Within a week of his appointment, Bromwich wanted to interview Apple’s board of directors and encountered pushback. Apple wasn’t happy that Bromwich was going directly to senior managers, while Bromwich became concerned that Apple was “using its outside counsel as a shield.”
Then, there was the issue of fees. Bromwich wanted $1,265 per hour, and within two weeks of his appointment, he had billed Apple $138,432.
Apple probably can afford it, but thought it unreasonable, and when it asked Cote to hold off on the monitor pending an appeal, the computer giant became further upset when Bromwich coordinated with the DOJ on a response.
To settle its antitrust liability, Apple would agree to a deal with the DOJ and 33 U.S. states that provided up to $450 million if a federal appeals court affirmed a finding of liability.
The appeal over Apple’s liability for colluding on e-book prices is still pending, which will determine what Apple ends up paying in settlement money. Meanwhile, a separate appeal about the monitor went before the 2nd Circuit.
In Thursday’s opinion, U.S. Circuit Judge Dennis Jacobs explains how the issue of an aggressive court-appointed monitor touches upon fairness and integrity of courts.

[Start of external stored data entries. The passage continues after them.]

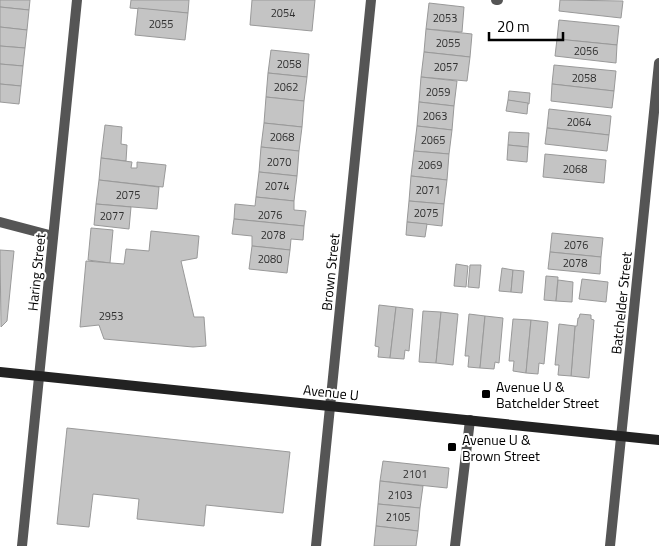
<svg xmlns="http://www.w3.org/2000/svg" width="659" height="546" viewBox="0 0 659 546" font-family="'Titillium Web',sans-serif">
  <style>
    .building { fill: #c4c4c4; stroke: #999 }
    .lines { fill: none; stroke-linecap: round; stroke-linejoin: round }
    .lane { stroke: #555; stroke-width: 10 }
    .street { stroke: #555; stroke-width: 10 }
    .secondary { stroke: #222; stroke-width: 10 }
    .poi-dot { fill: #000; stroke: #fff; stroke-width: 2 }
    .labels { text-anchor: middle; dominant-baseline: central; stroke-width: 4; stroke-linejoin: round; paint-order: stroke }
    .number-label { font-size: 11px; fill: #313131 }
    .street-label { font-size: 14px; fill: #000; stroke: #fff }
    .poi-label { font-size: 14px; fill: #000; stroke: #fff; text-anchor: start }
  </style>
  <rect width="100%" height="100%" fill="#fff"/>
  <g class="building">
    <path d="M0,0H30L29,10L0,7Z"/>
    <path d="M131,0H189L188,13L130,8Z"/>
    <path d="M252,0H315L312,31L250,25Z"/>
    <path d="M560,0L623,1L621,18L559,11Z"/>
    <path d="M429,3L464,7L462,32L426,29Z"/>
    <path d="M0,7L29,10L27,30L0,27Z"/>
    <path d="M138,8L188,13L185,40L135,35Z"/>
    <path d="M559,20L619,26L617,45L557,39Z"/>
    <path d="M0,27L27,30L25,48L0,46Z"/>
    <path d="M426,29L472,34L470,57L424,52Z"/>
    <path d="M557,39L617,45L616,63L555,56Z"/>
    <path d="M0,46L25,48L23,66L0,64Z"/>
    <path d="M271,50L309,54L307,77L268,73Z"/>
    <path d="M424,52L470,57L467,81L421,77Z"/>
    <path d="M0,64L23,66L21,86L0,84Z"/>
    <path d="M554,65L616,71L614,91L552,84Z"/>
    <path d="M268,73L307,77L304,101L266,97Z"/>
    <path d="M421,77L457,81L454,106L419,102Z"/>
    <path d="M0,84L21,86L19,104L0,102Z"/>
    <path d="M552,84L614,91L612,108L551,101Z"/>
    <path d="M509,91L530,93L529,104L508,100Z"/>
    <path d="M266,97L304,101L302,127L264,123Z"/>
    <path d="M508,100L528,103L527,114L506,111Z"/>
    <path d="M419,102L454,106L452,130L417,126Z"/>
    <path d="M549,109L611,116L609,135L547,128Z"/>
    <path d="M264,123L302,127L299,151L261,147Z"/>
    <path d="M105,125L122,127L121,144L127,145L126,161L101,158Z"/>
    <path d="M417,126L452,130L449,154L414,151Z"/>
    <path d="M547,128L609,135L607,151L545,144Z"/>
    <path d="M509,132L529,133L528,147L508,145Z"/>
    <path d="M508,145L528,147L527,162L507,160Z"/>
    <path d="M261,147L299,151L297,176L259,172Z"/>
    <path d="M414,151L449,154L447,180L411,176Z"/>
    <path d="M545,154L606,160L604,183L543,177Z"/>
    <path d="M101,158L132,162L131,168H137V162L166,165L163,187L99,180Z"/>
    <path d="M259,172L297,176L294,201L256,197Z"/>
    <path d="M411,176L447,180L444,204L409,201Z"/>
    <path d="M99,180L159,187L157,209L96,204Z"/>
    <path d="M256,197L294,201V210L306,211L304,226L234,219L235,204L255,206Z"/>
    <path d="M409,201L444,204L442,226L407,222Z"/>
    <path d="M96,204L131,207L129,229L94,225Z"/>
    <path d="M234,219L304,226L303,240L291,239L290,250L252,246V236L232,234Z"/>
    <path d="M407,222L427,224L425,237L406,235Z"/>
    <path d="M91,228L113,230L110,263L88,260Z"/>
    <path d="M151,231L199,236L197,258L181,261L194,317H204L206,346L193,347L104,339L99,325L80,327L86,261L124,264L126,249L149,251Z"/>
    <path d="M552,233L603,238L601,257L550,252Z"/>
    <path d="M252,246L290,250L287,273L249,269Z"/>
    <path d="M0,250L14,251L7,321L1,327Z"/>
    <path d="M550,252L601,257L600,274L548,269Z"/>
    <path d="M456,264L468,266L466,287L454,286Z"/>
    <path d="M470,265H481L479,288L468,287Z"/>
    <path d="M502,268L513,270L511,292L499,291Z"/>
    <path d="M513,270L524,271L522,293L511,292Z"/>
    <path d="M546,276L558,277L556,301L544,300Z"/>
    <path d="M582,279L608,282L606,302L579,299Z"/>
    <path d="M558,280L573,282L572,302L556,301Z"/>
    <path d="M379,305L396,307L390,358L378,357L379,347L375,346Z"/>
    <path d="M396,307L413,309L409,351L405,350L404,359L390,358Z"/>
    <path d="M423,311L441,312L436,363L419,362Z"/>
    <path d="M441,312L458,314L453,365L436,363Z"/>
    <path d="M469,314L485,316L480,368L468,367L469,356H465Z"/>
    <path d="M580,314L591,315V319L594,320L589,378L571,376L575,326H577L578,318H579Z"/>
    <path d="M485,316L503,318L499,363L495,362L494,369L480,368Z"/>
    <path d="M513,319L531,320L526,373L513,371L514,361H509Z"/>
    <path d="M531,320L548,322L544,364L539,363L538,374L526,373Z"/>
    <path d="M559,324L575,326L571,376L558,375L559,365H555Z"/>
    <path d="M67,428L290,452L283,513L206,505L204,526L137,519L139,499L93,494L89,527L57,524Z"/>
    <path d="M383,461L449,468L447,488L380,481Z"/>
    <path d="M380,481L423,486L420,508L378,504Z"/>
    <path d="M378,504L420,508L418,531L376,526Z"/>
    <path d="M376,526L418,531L416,546H374Z"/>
  </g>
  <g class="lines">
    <g class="lane">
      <path d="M496,0H498"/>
      <path d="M0,222L53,236"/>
      <path d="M455,546L470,420"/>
    </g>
    <g class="street">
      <path d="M22,546L77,0"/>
      <path d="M316,546L371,0"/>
      <path d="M610,546L659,63"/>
    </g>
    <path class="secondary" d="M0,372L659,440"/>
  </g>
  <g class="poi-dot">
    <rect x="481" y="389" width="10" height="10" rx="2.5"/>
    <rect x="447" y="442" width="10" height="10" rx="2.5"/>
  </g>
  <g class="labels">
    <g class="number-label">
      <text x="283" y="13">2054</text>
      <text x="445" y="18">2053</text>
      <text x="161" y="24">2055</text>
      <text x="448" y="43">2055</text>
      <text x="586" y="51">2056</text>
      <text x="289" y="64">2058</text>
      <text x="446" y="67">2057</text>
      <text x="584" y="78">2058</text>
      <text x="286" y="87">2062</text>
      <text x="438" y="92">2059</text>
      <text x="435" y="116">2063</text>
      <text x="579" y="122">2064</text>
      <text x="282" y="137">2068</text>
      <text x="433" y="140">2065</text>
      <text x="279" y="162">2070</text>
      <text x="430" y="165">2069</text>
      <text x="575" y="169">2068</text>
      <text x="277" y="186">2074</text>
      <text x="428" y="190">2071</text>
      <text x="128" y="195">2075</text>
      <text x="426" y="213">2075</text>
      <text x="270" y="215">2076</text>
      <text x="112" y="216">2077</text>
      <text x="273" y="235">2078</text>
      <text x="576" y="245">2076</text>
      <text x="270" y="259">2080</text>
      <text x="575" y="263">2078</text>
      <text x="111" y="316">2953</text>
      <text x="415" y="474">2101</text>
      <text x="400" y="495">2103</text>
      <text x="398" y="517">2105</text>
    </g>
    <g class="street-label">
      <text transform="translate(36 272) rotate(-84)">Haring Street</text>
      <text transform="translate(330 272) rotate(-84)">Brown Street</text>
      <text transform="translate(621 303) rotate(-84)">Batchelder Street</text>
      <text transform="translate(331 392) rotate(6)">Avenue U</text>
    </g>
    <g class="poi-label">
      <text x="496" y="386">Avenue U &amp;<tspan x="496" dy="16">Batchelder Street</tspan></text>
      <text x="462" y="439">Avenue U &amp;<tspan x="462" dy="16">Brown Street</tspan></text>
    </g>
  </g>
  <path d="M489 32v8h74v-8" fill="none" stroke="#000000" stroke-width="2.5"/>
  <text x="497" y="32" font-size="15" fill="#000000" stroke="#ffffff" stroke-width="4" paint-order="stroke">20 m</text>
</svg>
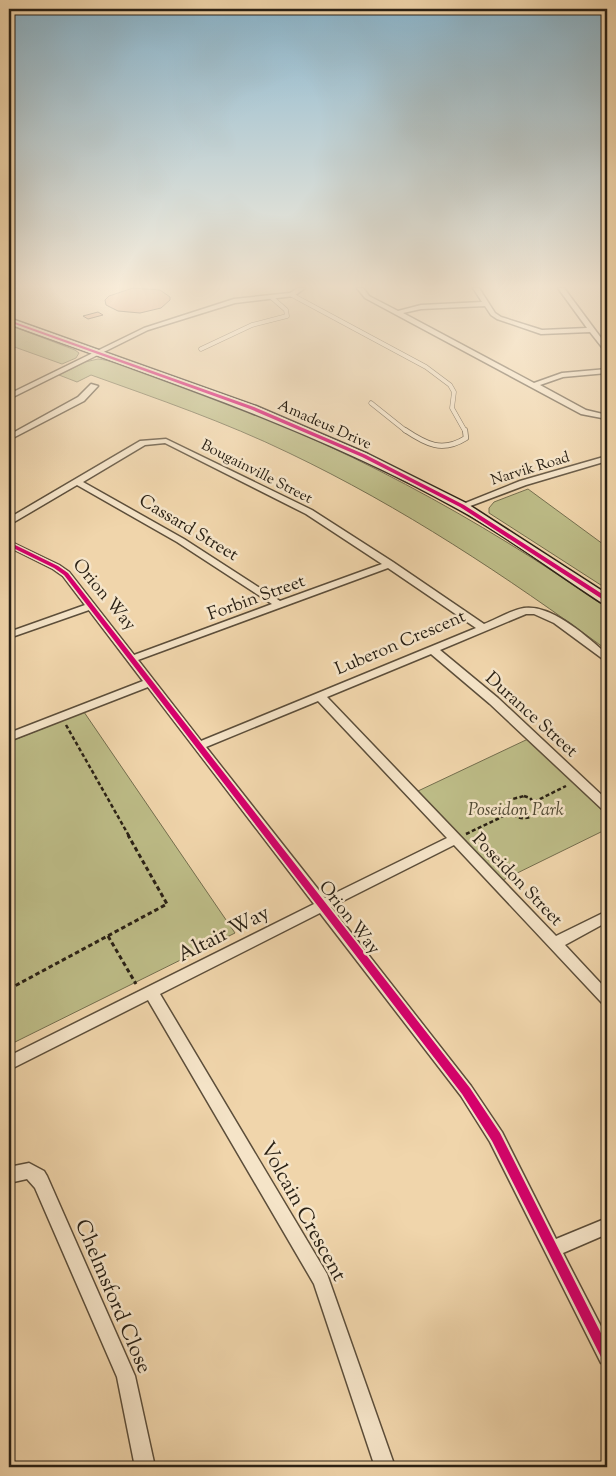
<svg xmlns="http://www.w3.org/2000/svg" width="616" height="1476" font-family="'Sorts Mill Goudy',serif">
<style>
.green{fill:#bdbc87;stroke:#746e4e}
.building{fill:#e2a27e;stroke:#2a2115}
.lines{fill:none;stroke-linecap:round;stroke-linejoin:round}
.lane-far1-casing{stroke:#5c4e3a;stroke-width:5}
.lane-casing{stroke:#5c4e3a;stroke-width:6}
.street-casing{stroke:#5c4e3a;stroke-width:3}
.secondary-casing{stroke:#2a2115;stroke-width:3}
.path-far1{stroke:#2a2115;stroke-width:2.5;stroke-dasharray:4 2.5;stroke-linecap:butt}
.path{stroke:#2a2115;stroke-width:3;stroke-dasharray:4.5 3;stroke-linecap:butt}
.lane-far1{stroke:#f5e4c8;stroke-width:4}
.lane{stroke:#f5e4c8;stroke-width:4.5}
.street{fill:#f5e4c8;fill-rule:evenodd}
.secondary{fill:#f5e4c8;fill-rule:evenodd}
.cycleway-casing{stroke:#f5e4c8;stroke-width:3}
.cycleway{fill:#d6006c;fill-rule:evenodd}
.labels{text-anchor:middle;stroke-width:5;stroke-linejoin:round;paint-order:stroke}
.far-street-label{font-size:15px;fill:#2a2115;stroke:#f5e4c8}
.street-label{font-size:18px;fill:#2a2115;stroke:#f5e4c8}
.park-label{font-size:18px;font-style:italic;fill:#4f4832;stroke:#f5e4c8}
.near-street-label{font-size:21px;fill:#2a2115;stroke:#f5e4c8}
</style>
<rect width="100%" height="100%" fill="#f0d5ab"/>
<filter id="stains"><feTurbulence type="fractalNoise" baseFrequency=".004" numOctaves="4"/><feColorMatrix values="0 0 0 0 .2 0 0 0 0 .09 0 0 0 0 .02 0 0 0 .5 -.17"/></filter>
<radialGradient id="worn" r=".72"><stop offset=".6" stop-color="#630" stop-opacity="0"/><stop offset="1" stop-color="#630" stop-opacity=".3"/></radialGradient>
<g class="green">
<path d="M9 325 75 350 79 353 76 358 62 364 9 345Z"/>
<path d="M98 359C120 361 166 382 188 389 339 442 477 517 607 608V650C506 576 402 507 289 453 225 422 158 399 91 375L77 382 59 375 85 362Z"/>
<path d="M528 489 607 547V589L489 513V508L494 502Z"/>
<path d="M84 712 235 933 9 1045V742Z"/>
<path d="M528 739 607 815V829L503 880 418 791Z"/>
</g>
<g class="building">
<path d="M133 288 160 290 170 297V300L161 308 140 313 118 311 106 305 105 300 109 296Z"/>
<path d="M98 312 103 315 88 319 83 316Z"/>
</g>
<g class="lines">
<defs>
<g id="lane-far1">
<path d="M292 295 426 367 450 385 454 392 452 408 465 431"/>
<path d="M201 349 252 325 287 316 286 310 271 297"/>
<path d="M371 403 406 431"/>
</g>
<path id="lane" d="M405 430C426 444 442 453 466 438L465 430"/>
<g id="street">
<path d="M298 288H305L294 296 235 303 148 330 9 399V394L144 328 234 299 290 293Z"/>
<path d="M357 288H363L369 296 398 311 421 305 482 302 473 288H479L495 313 501 317 542 330 587 328 558 288H564L607 346V352L605 351 590 332 541 334 497 319 491 315 485 306 421 309 403 313 534 383 562 373 607 369V373L563 377 540 385 586 410 607 415V419L581 414 365 298Z"/>
<path d="M91 384 98 386 84 401 9 440V435L78 397Z"/>
<path d="M166 439 312 510 393 562 484 624C497 619 511 610 524 608 552 604 587 637 607 654V662L554 623 534 614H526L440 650 498 698 607 800V811L603 810 490 704 431 654 327 697 556 936 607 911V922L565 945 607 990V1005L602 1003 454 845 331 907 471 1086 502 1132 556 1239 607 1218V1234L563 1253 607 1338V1366L601 1363 490 1142 461 1096 320 913 160 994 327 1274 395 1467H375L314 1284 148 1000 9 1070V1056L314 904 148 687 9 741V733L143 681 89 610 9 638V632L85 605 63 576 53 569 9 547V541L59 565 69 572 134 655 272 604 177 542 77 485 9 525V518L140 441ZM165 443 306 514 382 564 280 601 184 539 83 482 145 445ZM388 568 476 628 201 741 138 660ZM318 701 447 838 325 898 206 747Z"/>
<path d="M607 456V461L526 485 465 508 462 509 458 506 520 481Z"/>
<path d="M29 1163 44 1171 47 1176 135 1376 155 1467H135L117 1377 35 1188 27 1179 9 1183V1167Z"/>
</g>
<path id="secondary" d="M9 318 256 406 368 454 466 503 607 594V604L602 603C554 572 506 535 456 508 314 429 161 379 9 324Z"/>
</defs>
<use href="#lane-far1" class="lane-far1-casing"/>
<use href="#lane" class="lane-casing"/>
<use href="#street" class="street-casing"/>
<use href="#secondary" class="secondary-casing"/>
<g class="path-far1">
<path d="M66 725 129 836"/>
<path d="M524 796 530 798 537 806 536 814C525 821 515 819 507 809L509 800Z"/>
<path d="M534 802 566 786"/>
<path d="M466 834 510 813"/>
</g>
<g class="path">
<path d="M108 936 136 984"/>
<path d="M9 989 167 904 128 835"/>
</g>
<use href="#lane-far1" class="lane-far1"/>
<use href="#lane" class="lane"/>
<use href="#street" class="street"/>
<use href="#secondary" class="secondary"/>
<defs>
<g id="cycleway">
<path d="M9 320 254 407 366 455 464 505 607 597V602L605 601 460 507 362 457 250 409 9 322Z"/>
<path d="M9 542 58 566 68 573 470 1088 500 1133 607 1345V1363L603 1361 492 1141 462 1094 64 575 54 568 9 546Z"/>
</g>
</defs>
<use href="#cycleway" class="cycleway-casing"/>
<use href="#cycleway" class="cycleway"/>
</g>
<linearGradient id="sky" x2="0" y2="1"><stop stop-color="#89b6cf"/><stop offset="0.58" stop-color="#f8ecd9"/><stop offset="1" stop-color="#f8ecd9" stop-opacity="0"/></linearGradient>
<rect width="616" height="494" fill="url(#sky)"/>
<g class="labels">
<g class="far-street-label">
<text transform="translate(325 424) rotate(24)" y="5">Amadeus Drive</text>
<text transform="translate(530 468) rotate(-17)" y="5">Narvik Road</text>
<text transform="translate(257 471) rotate(27)" y="5">Bougainville Street</text>
</g>
<g class="street-label">
<text transform="translate(189 527) rotate(31)" y="6">Cassard Street</text>
<text transform="translate(105 594) rotate(50)" y="6">Orion Way</text>
<text transform="translate(256 597) rotate(-20)" y="6">Forbin Street</text>
<text transform="translate(400 642) rotate(-23)" y="6">Luberon Crescent</text>
<text transform="translate(532 714) rotate(42)" y="6">Durance Street</text>
<text transform="translate(518 879) rotate(46)" y="6">Poseidon Street</text>
<text transform="translate(350 917) rotate(52)" y="6">Orion Way</text>
</g>
<g class="park-label">
<text x="516" y="815">Poseidon Park</text>
</g>
<g class="near-street-label">
<text transform="translate(223 933) rotate(-27)" y="7">Altair Way</text>
<text transform="translate(304 1211) rotate(61)" y="7">Volcain Crescent</text>
<text transform="translate(114 1296) rotate(67)" y="7">Chelmsford Close</text>
</g>
</g>
<rect width="616" height="1476" fill="none" stroke="#f0d5ab" stroke-width="30"/>
<rect x="10" y="10" width="596" height="1456" fill="none" stroke="#2a2115" stroke-width="2.5"/>
<rect x="15" y="15" width="586" height="1446" fill="none" stroke="#2a2115"/>
<rect width="100%" height="100%" filter="url(#stains)"/>
<rect width="100%" height="100%" fill="url(#worn)"/>
</svg>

He writes that it is “certainly remarkable that an arm of the court would litigate on the side of a party,” but adds that the “concerns are procedural rather than substantive,” that Bromwich could have filed declarations on his own behalf.
“In short, the injunction that presently applies to the parties and the monitor does not permit the troubling consequences that Apple fears the injunction was modified to allow,” he concludes. “Further, to the extent that Apple objects to any future actions of the monitor, it may avail itself of the district court’s dispute resolution procedure and, if appropriate, seek judicial relief.”
Although the e-book saga may be coming to a conclusion soon, there’s other aspects of Apple’s behavior that could draw attention from a monitor tasked with ensuring the company doesn’t abuse antitrust laws. For instance, Apple has reportedly been in talks with record labels for a price break on streaming music. In return, Apple would offer a “paid-only” service that could undercut Spotify’s freemium model. According to The Verge, the DOJ has been paying close attention to what Apple’s doing here.